• Extrait:
■ ■ ■ ■ ■
L'un des enseignements de notre contrôle a été de découvrir que les modalités de mise en oeuvre de l'aide juridictionnelle devant la CNDA sont responsables d'une grande partie de l'allongement des délais. Avant la loi du 24 juillet 2006 relative à l'immigration et à l'intégration, les demandeurs d'asile devaient prouver qu'ils étaient rentrés régulièrement sur le territoire français pour bénéficier de l'aide juridictionnelle. Souvent, ça n'était pas le cas ; il y avait donc peu de demandes d'aide juridictionnelle devant la CNDA. Suite à la loi de 2006, qui transposait une directive européenne, cette condition a été supprimée. Par conséquent, les demandes d'aide se sont généralisées, ainsi que la présence d'avocats, ce qui rallonge logiquement les débats.

En outre, un effet pervers caractérise l'application de ce dispositif. En effet, les requérants peuvent demander le bénéfice de l'aide juridictionnelle à n'importe quel moment. En pratique, ils le font souvent devant la Cour, le jour de leur convocation pour l'examen de leur dossier. Dans ce cas, la juridiction est obligée de renvoyer l'affaire et d'attendre la décision du Bureau d'aide juridictionnelle. Cela rallonge d'autant la procédure, et il apparaît que 20 % des renvois prononcés par la CNDA résultent de ces demandes tardives.
■ ■ ■ ■ ■
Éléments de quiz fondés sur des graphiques

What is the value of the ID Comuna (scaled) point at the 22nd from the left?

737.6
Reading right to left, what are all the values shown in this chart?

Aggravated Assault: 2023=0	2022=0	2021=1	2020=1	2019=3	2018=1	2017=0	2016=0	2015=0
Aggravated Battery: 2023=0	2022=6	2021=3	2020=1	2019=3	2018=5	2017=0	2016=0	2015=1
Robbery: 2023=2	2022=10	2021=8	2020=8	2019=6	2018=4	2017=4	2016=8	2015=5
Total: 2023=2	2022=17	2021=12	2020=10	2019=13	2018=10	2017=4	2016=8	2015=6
■ ■ ■ ■ ■
• Activité A:
Reproduisez le passage de l'extrait qui va de "L'un des enseignements" jusqu'à "logiquement les débats." inclus.
• Activité B:
Relevez, dans le second paragraphe de l'extrait sur l'aide juridictionnelle devant la CNDA, toutes les expressions suivies d'une virgule qui ouvrent une phrase.
• Activité C:
Poursuivez l'extrait sur l'aide juridictionnelle devant la CNDA après sa dernière phrase.

• Réponse A:
L'un des enseignements de notre contrôle a été de découvrir que les modalités de mise en oeuvre de l'aide juridictionnelle devant la CNDA sont responsables d'une grande partie de l'allongement des délais. Avant la loi du 24 juillet 2006 relative à l'immigration et à l'intégration, les demandeurs d'asile devaient prouver qu'ils étaient rentrés régulièrement sur le territoire français pour bénéficier de l'aide juridictionnelle. Souvent, ça n'était pas le cas ; il y avait donc peu de demandes d'aide juridictionnelle devant la CNDA. Suite à la loi de 2006, qui transposait une directive européenne, cette condition a été supprimée. Par conséquent, les demandes d'aide se sont généralisées, ainsi que la présence d'avocats, ce qui rallonge logiquement les débats.

• Réponse B:
En outre
En effet
En pratique
Dans ce cas

• Réponse C:
La Cour est également amenée, pour d'autres raisons, à prononcer des renvois qui sont à chaque fois des facteurs d'allongement des procédures. C'est le cas notamment des renvois pour indisponibilité de l'avocat. Nous avons constaté que le tarif des aides juridictionnelles ne fait pas du contentieux de l'asile une activité très rémunératrice pour les avocats (182 euros par dossier). Par conséquent, peu d'avocats plaident devant la CNDA et ceux qui acceptent de le faire sont extrêmement sollicités. Il arrive donc relativement fréquemment qu'ils ne soient pas disponibles et, dans ce cas, ils rencontrent des difficultés pour se faire substituer par d'autres avocats. Par conséquent, de nombreux renvois d'affaires sont prononcés pour ce motif.

Enfin, les renvois pour raisons de santé sont également fréquents, du fait d'une fragilité certaine de la population des requérants.

Ces délais de jugement devant la CNDA ont des conséquences budgétaires majeures sur la mission « Immigration, asile et intégration ».

Tout d'abord, le stock des demandes d'asile en cours de traitement pèse sur le financement de la politique d'hébergement des demandeurs d'asile. Ceux-ci bénéficient en effet, dans l'attente du jugement de la CNDA, soit d'un hébergement dans des Centres d'accueil des demandeurs d'asile (les CADA), soit, dans certains cas ou s'il n'y a pas de places disponibles, dans des dispositifs d'hébergement d'urgence également financés par le ministère de l'immigration.

Or, le coût mensuel d'hébergement en CADA des demandeurs en attente d'une décision de la CNDA s'élève à 8,6 millions d'euros. Par ailleurs, le coût de l'hébergement d'urgence pour les mêmes bénéficiaires se monte à 3,1 millions d'euros, soit au total 11,7 millions d'euros par mois.

Par ailleurs, ceux qui ne peuvent pas bénéficier du dispositif d'hébergement perçoivent une Allocation temporaire d'attente (ATA) fixée à 325 euros par mois et par demandeur d'asile adulte. Au total, le coût mensuel de l'ATA atteint 4,55 millions d'euros.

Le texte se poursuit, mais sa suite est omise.